Stored data entries:
• • • • • • •
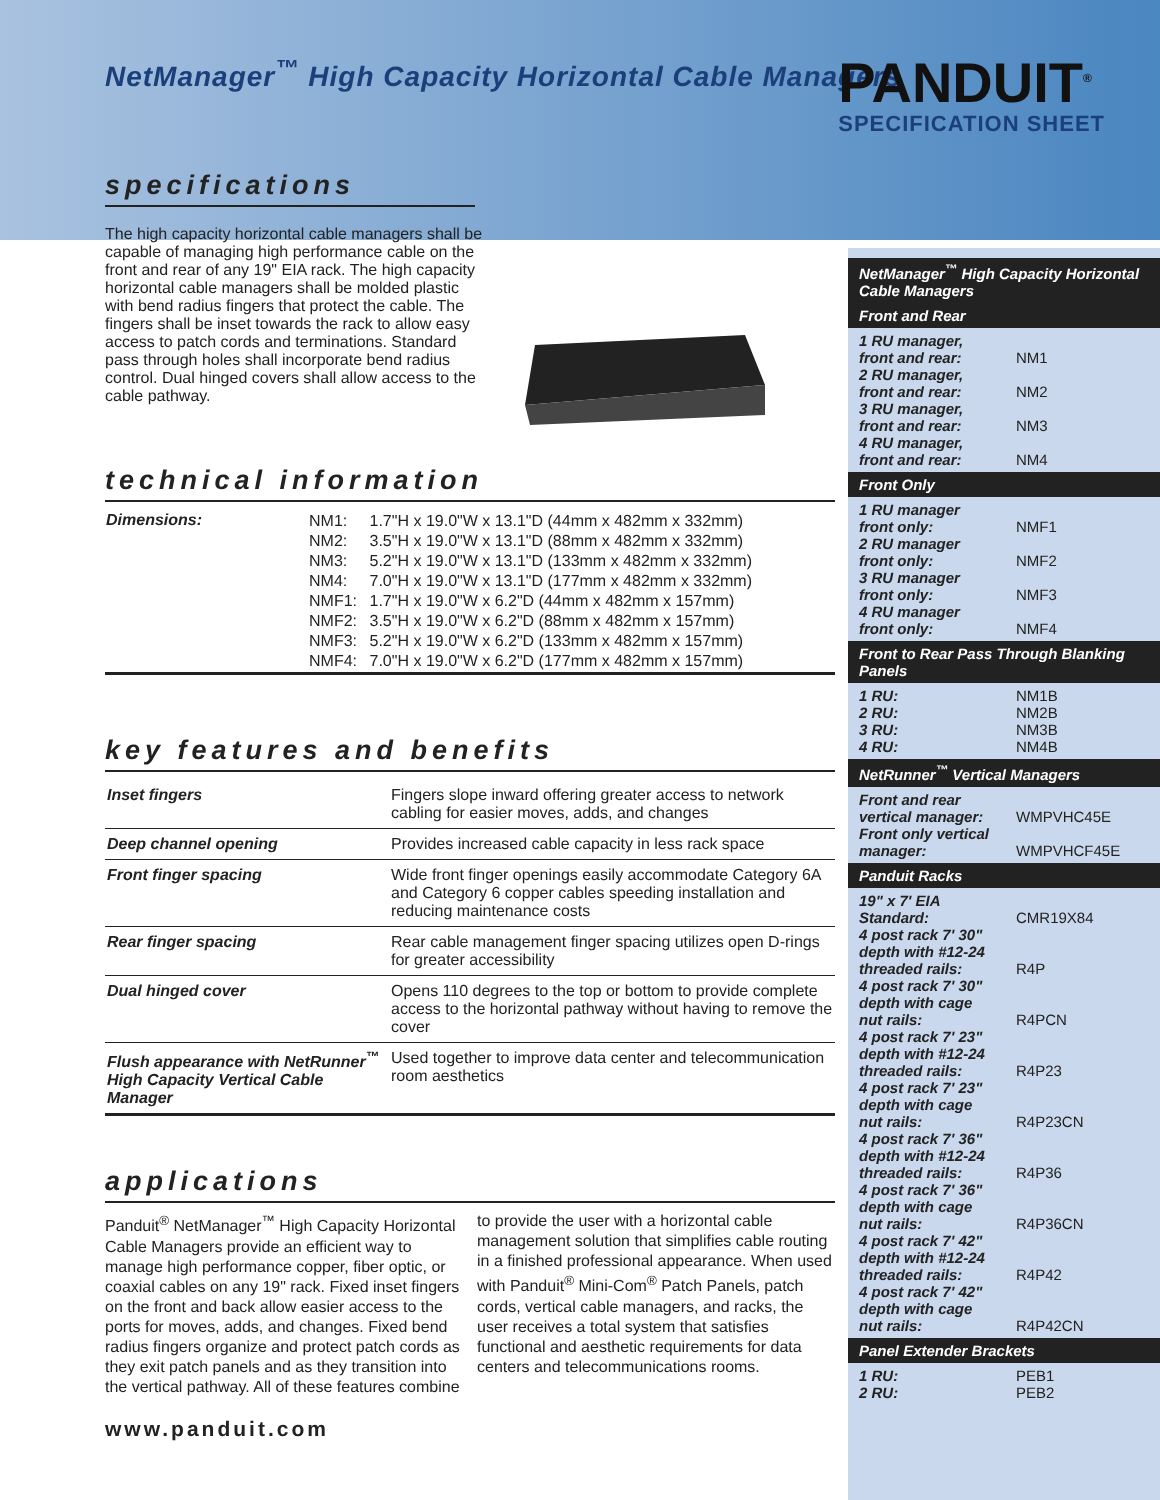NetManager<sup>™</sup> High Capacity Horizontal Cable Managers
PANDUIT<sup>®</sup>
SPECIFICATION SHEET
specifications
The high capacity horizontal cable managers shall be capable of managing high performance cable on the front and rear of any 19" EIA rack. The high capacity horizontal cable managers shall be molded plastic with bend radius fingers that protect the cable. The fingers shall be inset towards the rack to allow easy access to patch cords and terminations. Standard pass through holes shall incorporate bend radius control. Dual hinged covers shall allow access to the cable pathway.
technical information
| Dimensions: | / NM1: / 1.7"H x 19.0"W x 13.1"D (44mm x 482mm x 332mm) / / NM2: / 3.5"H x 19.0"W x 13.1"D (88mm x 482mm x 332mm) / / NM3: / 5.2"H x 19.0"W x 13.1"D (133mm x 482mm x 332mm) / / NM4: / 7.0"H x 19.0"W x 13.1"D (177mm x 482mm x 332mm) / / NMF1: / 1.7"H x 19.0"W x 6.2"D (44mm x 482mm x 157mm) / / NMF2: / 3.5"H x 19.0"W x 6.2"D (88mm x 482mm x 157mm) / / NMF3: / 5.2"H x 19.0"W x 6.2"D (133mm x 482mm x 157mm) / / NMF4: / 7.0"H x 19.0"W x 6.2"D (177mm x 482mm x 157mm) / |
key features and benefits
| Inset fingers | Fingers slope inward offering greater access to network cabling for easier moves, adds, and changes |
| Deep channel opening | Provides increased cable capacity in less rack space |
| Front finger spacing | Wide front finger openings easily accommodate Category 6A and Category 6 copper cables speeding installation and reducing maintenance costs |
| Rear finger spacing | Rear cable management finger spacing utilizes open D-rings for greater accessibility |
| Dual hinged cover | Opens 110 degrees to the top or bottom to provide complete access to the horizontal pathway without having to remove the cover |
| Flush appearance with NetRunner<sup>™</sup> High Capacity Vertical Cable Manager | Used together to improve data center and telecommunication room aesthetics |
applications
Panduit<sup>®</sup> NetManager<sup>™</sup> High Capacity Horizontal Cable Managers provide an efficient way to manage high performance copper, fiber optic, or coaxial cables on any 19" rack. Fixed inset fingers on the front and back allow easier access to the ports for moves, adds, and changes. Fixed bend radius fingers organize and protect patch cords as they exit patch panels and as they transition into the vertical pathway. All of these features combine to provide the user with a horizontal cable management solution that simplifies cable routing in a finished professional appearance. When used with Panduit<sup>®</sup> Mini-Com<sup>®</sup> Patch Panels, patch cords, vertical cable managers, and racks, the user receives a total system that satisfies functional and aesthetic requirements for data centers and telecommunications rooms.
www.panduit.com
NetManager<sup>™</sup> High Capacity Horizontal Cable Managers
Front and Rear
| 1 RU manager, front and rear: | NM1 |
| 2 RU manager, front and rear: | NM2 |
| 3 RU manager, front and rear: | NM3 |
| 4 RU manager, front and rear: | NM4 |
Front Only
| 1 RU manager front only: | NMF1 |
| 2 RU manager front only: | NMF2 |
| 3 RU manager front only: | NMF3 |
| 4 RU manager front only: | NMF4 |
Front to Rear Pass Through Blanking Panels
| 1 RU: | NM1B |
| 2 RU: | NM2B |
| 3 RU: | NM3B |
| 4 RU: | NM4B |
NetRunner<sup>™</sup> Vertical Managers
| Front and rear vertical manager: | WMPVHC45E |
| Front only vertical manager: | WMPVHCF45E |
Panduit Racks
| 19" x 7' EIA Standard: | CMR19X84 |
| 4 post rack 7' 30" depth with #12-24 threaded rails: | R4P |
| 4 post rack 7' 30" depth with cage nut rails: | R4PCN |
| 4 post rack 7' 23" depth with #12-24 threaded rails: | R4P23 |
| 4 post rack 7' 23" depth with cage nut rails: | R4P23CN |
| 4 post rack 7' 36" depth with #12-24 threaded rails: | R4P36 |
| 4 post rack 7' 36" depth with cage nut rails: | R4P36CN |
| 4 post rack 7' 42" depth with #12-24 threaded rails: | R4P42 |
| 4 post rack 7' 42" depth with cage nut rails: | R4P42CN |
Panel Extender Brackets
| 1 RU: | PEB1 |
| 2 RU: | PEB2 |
• • • • • • •
Please reproduce the lines from the line with "RU: | NM3B |" to the line with "Standard: | CMR19X84 |", both ends included, exactly as they appear above.

| 3 RU: | NM3B |
| 4 RU: | NM4B |
NetRunner<sup>™</sup> Vertical Managers
| Front and rear vertical manager: | WMPVHC45E |
| Front only vertical manager: | WMPVHCF45E |
Panduit Racks
| 19" x 7' EIA Standard: | CMR19X84 |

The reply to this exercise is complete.